Todd Rundgren proclaimed himself “A Wizard, a True Star,” naming his fourth solo album just that back in 1973, and revealing his well-developed ego in the process.
But he could live up to that self-aggrandizing title with some of the most perfectly-crafted pop songs of the early '70s, slickly produced by the “Runt” himself.
Beautiful three-minute heartbreak ballads like “Hello It's Me” and “It Wouldn't Have Made Any Difference” — drawing from a combination of '60s British invasion and Carole King/Laura Nyro singer-songwriter influences — earned him a huge following in the early stages of his solo career.
Meanwhile, his technical skills made him an in-demand producer for acts such as Grand Funk Railroad, Badfinger, the New York Dolls and Meat Loaf.
But Rundgren was beginning to rebel against his mainstream chart successes by the time “Live at Hammersmith Odeon '75” was recorded in London.
He's backed by keyboardist Roger Powell, bassist John Siegler and drummer Willy Wilcox, the lineup known as Utopia, Rundgren's adventurous, techno-centric prog-rock vehicle.
Synth-heavy rockers such as the “Freedom Fighters” and “Mr. Trisquits” were becoming the norm, and the lengthy, spacey instrumental meanderings of the latter were getting commonplace as well, especially in his elaborate, laser-riddled live shows.
Rundgren does dig into his bag of solo gems here and there, providing some mesmerizingly melodic moments on the torchy ballad “The Last Ride,” which is adorned with Rundgren's underrated electric guitar virtuosity and the Philly-soulful backing vocals from future star Luther Vandross and Anthony Hinton.

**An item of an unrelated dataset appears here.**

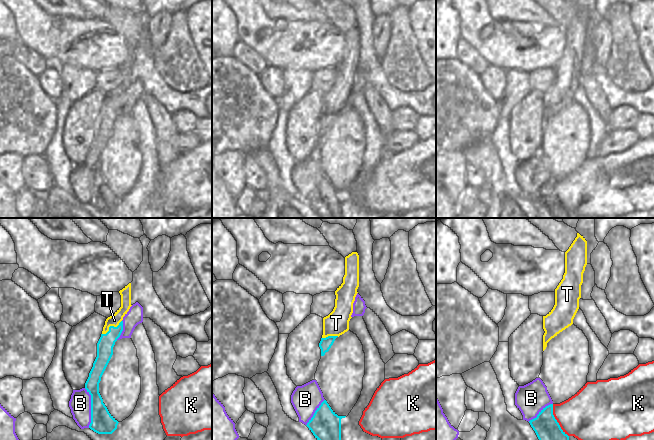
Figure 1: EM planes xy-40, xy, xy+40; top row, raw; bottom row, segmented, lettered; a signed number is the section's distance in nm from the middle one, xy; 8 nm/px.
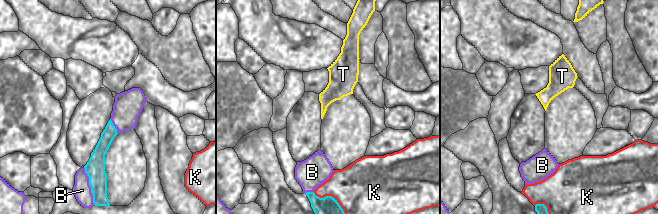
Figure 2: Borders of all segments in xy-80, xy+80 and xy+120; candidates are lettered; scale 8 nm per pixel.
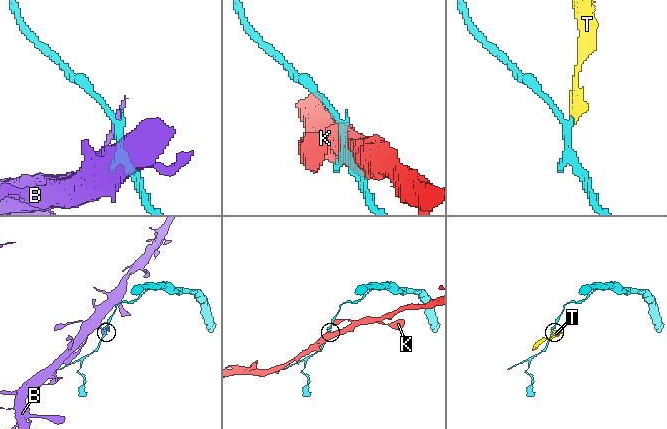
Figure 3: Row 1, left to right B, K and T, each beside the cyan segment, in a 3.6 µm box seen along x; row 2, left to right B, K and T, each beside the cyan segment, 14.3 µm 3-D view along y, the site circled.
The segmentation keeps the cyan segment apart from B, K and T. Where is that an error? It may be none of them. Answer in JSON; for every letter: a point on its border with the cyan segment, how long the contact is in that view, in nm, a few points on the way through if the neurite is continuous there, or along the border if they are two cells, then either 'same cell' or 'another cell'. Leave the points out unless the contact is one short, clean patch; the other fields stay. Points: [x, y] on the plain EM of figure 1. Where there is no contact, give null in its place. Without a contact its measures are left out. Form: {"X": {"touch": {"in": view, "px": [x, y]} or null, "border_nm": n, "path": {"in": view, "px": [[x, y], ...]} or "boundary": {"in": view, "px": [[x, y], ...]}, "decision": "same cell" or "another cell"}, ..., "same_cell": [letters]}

The rabble-rousing “Heavy Metal Kids” from the same solo album provides a bracing four minutes-plus of rock 'n' roll manna, and the breezily acoustic “The Wheel” is its pleasantly refreshing chaser.
Although this show has its moments, off-key synthesizer scribblings mar the original fun of tunes such as “When the S- - - Hits the Fan/Sunset Boulevard/Le Feel Internacionale” and “Couldn't I Just Tell You,” making this uneven live set an item only the most dedicated Rundgren fan could love.
Stick with the stunning early studio stuff.